Women’s soccer has witnessed explosive growth in recent years. Here on Vancouver Island, Brian Royer-Collard was the spark that lit that fuse.
Royer-Collard moved to Cordova Bay in 1975 and immediately became involved in soccer, helping to bring the first girls’ league to life in 1976.
“There was a lot of opposition from the regular soccer clubs,” he said. “The girls required fields and the fields were at a premium then because we didn’t have the turf fields we have now so in the winter the fields were few and far between.”
But Royer-Collard persevered to help girls soccer get off the ground. “The funny thing is, in Cordova Bay, through the years the girls won far more trophies than the boys did,” he says with a chuckle.
The 84-year-old retired from regular coaching duties last year, but still coaches a Saanich Fusion team in the women’s summer league. His passion for the game and the people who play have brought numerous accolades over the years. Royer-Collard was at the Beach House Restaurant Tuesday night to accept his latest honour, being named Mentor/Coach of the Year for the Cordova Bay Community Leadership Awards.

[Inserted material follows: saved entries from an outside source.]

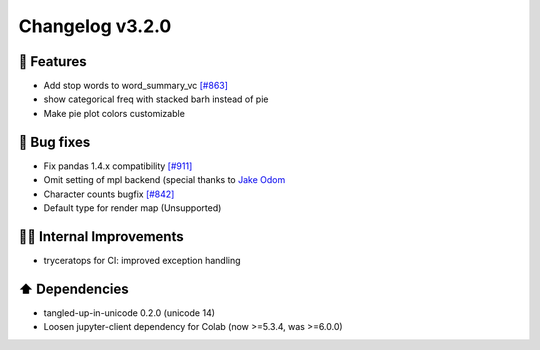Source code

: Changelog v3.2.0
----------------

🎉 Features
^^^^^^^^^^^
- Add stop words to word_summary_vc `[#863] <https://github.com/pandas-profiling/pandas-profiling/issues/863>`_
- show categorical freq with stacked barh instead of pie
- Make pie plot colors customizable

🐛 Bug fixes
^^^^^^^^^^^^
- Fix pandas 1.4.x compatibility `[#911] <https://github.com/pandas-profiling/pandas-profiling/issues/911>`_
- Omit setting of mpl backend (special thanks to `Jake Odom <https://github.com/jodom961>`_
- Character counts bugfix `[#842] <https://github.com/pandas-profiling/pandas-profiling/issues/842>`_
- Default type for render map (Unsupported)

👷‍♂️ Internal Improvements
^^^^^^^^^^^^^^^^^^^^^^^^^^^^
- tryceratops for CI: improved exception handling

⬆️ Dependencies
^^^^^^^^^^^^^^^^^^
- tangled-up-in-unicode 0.2.0 (unicode 14)
- Loosen jupyter-client dependency for Colab (now >=5.3.4, was >=6.0.0)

But it’s the honours on the field that mean the most to Royer-Collard. He recalls coaching his daughter when she was 10 and the only competition they could find were teams of 16-year-olds. They lost every game that first year, but his team of 11-year-olds managed to lock up third place the following year.
“For the next seven years, we only lost one game,” said Royer-Collard, who can still recall the goal that brought that solitary loss.
Over the years, he has coached his son and daughter as well as his grandchildren. His great-grandchildren live in Sooke, “so it wasn’t practical to coach them.”
He said at one period, they were coaching five teams out of his house.
“I was coaching two, my wife Jeanne she was coaching two and my daughter was coaching one. And that was before the advent of email so there was a lot of phone calls going back and forth.”
But his contributions to the Cordova Bay Soccer Association go far beyond coaching. He was a longtime referee and was instrumental in bringing electric lighting to the fields and has taken an active role in the maintenance of the turf fields.
Royer-Collard said the most important thing a coach can do is to make the practices interesting.
“Then you have to have a good knowledge of the game and teach the three basic skills,” he said. “To me the most important one was fitness. You can have all the skills you like, but if you don’t have fitness you’re not going to win. Then you have the skills and the theory of the game.”
And true to form, Royer-Collard stands on the side of the hundreds, if not thousands, of girls he has coached over the years.
“Boys just want to get out there and run and kick the ball around. Girls will listen to you because they’re really keen to learn.”